172 stars 36 forks source link

Why use two types of word segmentation methods? #22

Closed jianyucai closed 4 years ago

jianyucai commented 4 years ago

Hi, thanks for your code.

I have a question on the word segmentation methods on the contexts of mentions. I noticed that you apply two different methds. In the first method, you split the words from m['context']. https://github.com/lephong/mulrel-nel/blob/db14942450f72c87a4d46349860e96ef2edf353d/nel/ed_ranker.py#L196-L199

In the second method, the words are already segemented in files like aida_train.txt. https://github.com/lephong/mulrel-nel/blob/db14942450f72c87a4d46349860e96ef2edf353d/nel/ed_ranker.py#L215-L216 https://github.com/lephong/mulrel-nel/blob/db14942450f72c87a4d46349860e96ef2edf353d/nel/ed_ranker.py#L219-L220

So, I am wondering why not apply a uniform method?

lephong commented 4 years ago

Sorry I can't recall completely.

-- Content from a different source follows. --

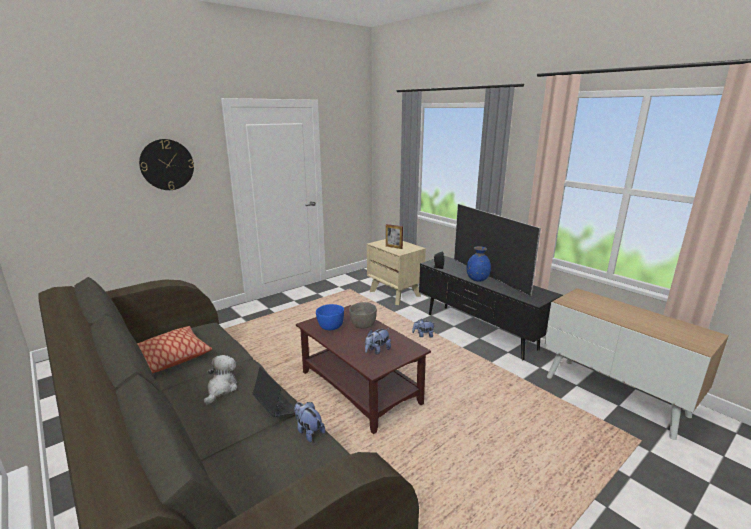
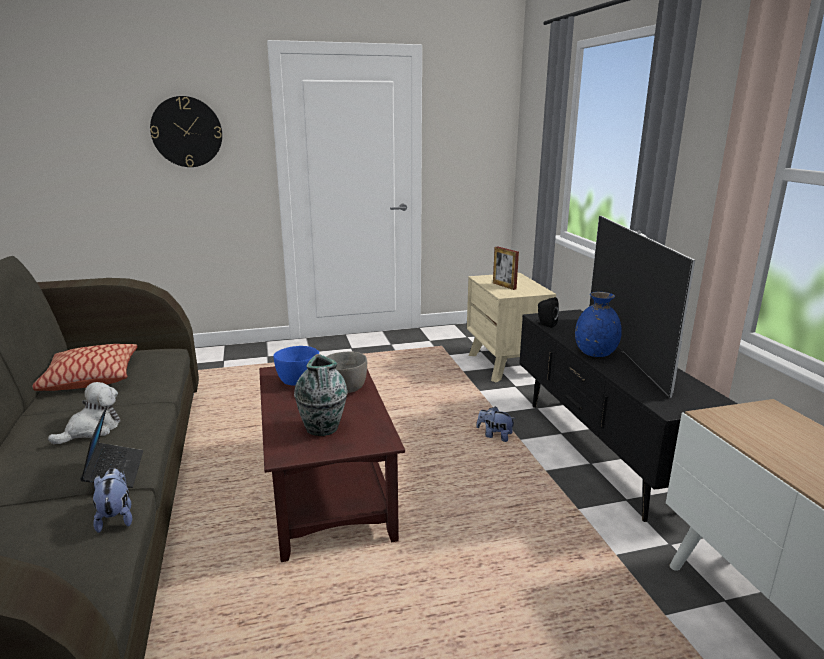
camera: 25 degrees right, 0 degrees up
(377, 350) = (322, 429): plush toy -> vase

What I remember is:

The first context is for the local model which is reused from Ganea and Hofmann 2017. The context they used (so our first context) is cross-sentence while our second context is not. Because of that, we reused their data preprocessing (and their code) for creating the first context. Hence, we used their word segmentation as well. However, for the second context, we just simply used the word segmentation given by the dataset.

I don't think there is any major difference between the two segmentation methods. Just that they are easy for us to compute different contexts.

jianyucai commented 4 years ago

Thanks for your reply!

May I ask another question? I noticed that the candidate entities are ranked in decreasing order by p(e|m). However, different mentions in the dataset usually have different number of candidates. Some mentions may only have 1 or 2 candidate entities, whiles some others may have as many as 100 candidates.

I understand that there is a large number of entities (as many as 20,0000), so it is desirable to select a small set of candidates in advance. But, I am wondering, why not set a uniform number for the candidate selection. For example, uniformly select 100 candidates for each mention. Is this also due to the result of Ganea and Hofmann 2017?

lephong commented 4 years ago

For a mention, the number of candidates depends on the alias dictionary extracted from Wikipedia. For instance, if the alias is "Obama", there can be 1000 candidates. But for "Barrack Obama", the number of candidates should be smaller, maybe only 50.

I remember that in the dataset, there are some mentions that have pretty few candidates due to the alias dictionary. That's why you see some mentions have only 2-3 candidates whereas others have 100.

jianyucai commented 4 years ago

Thanks for your reply!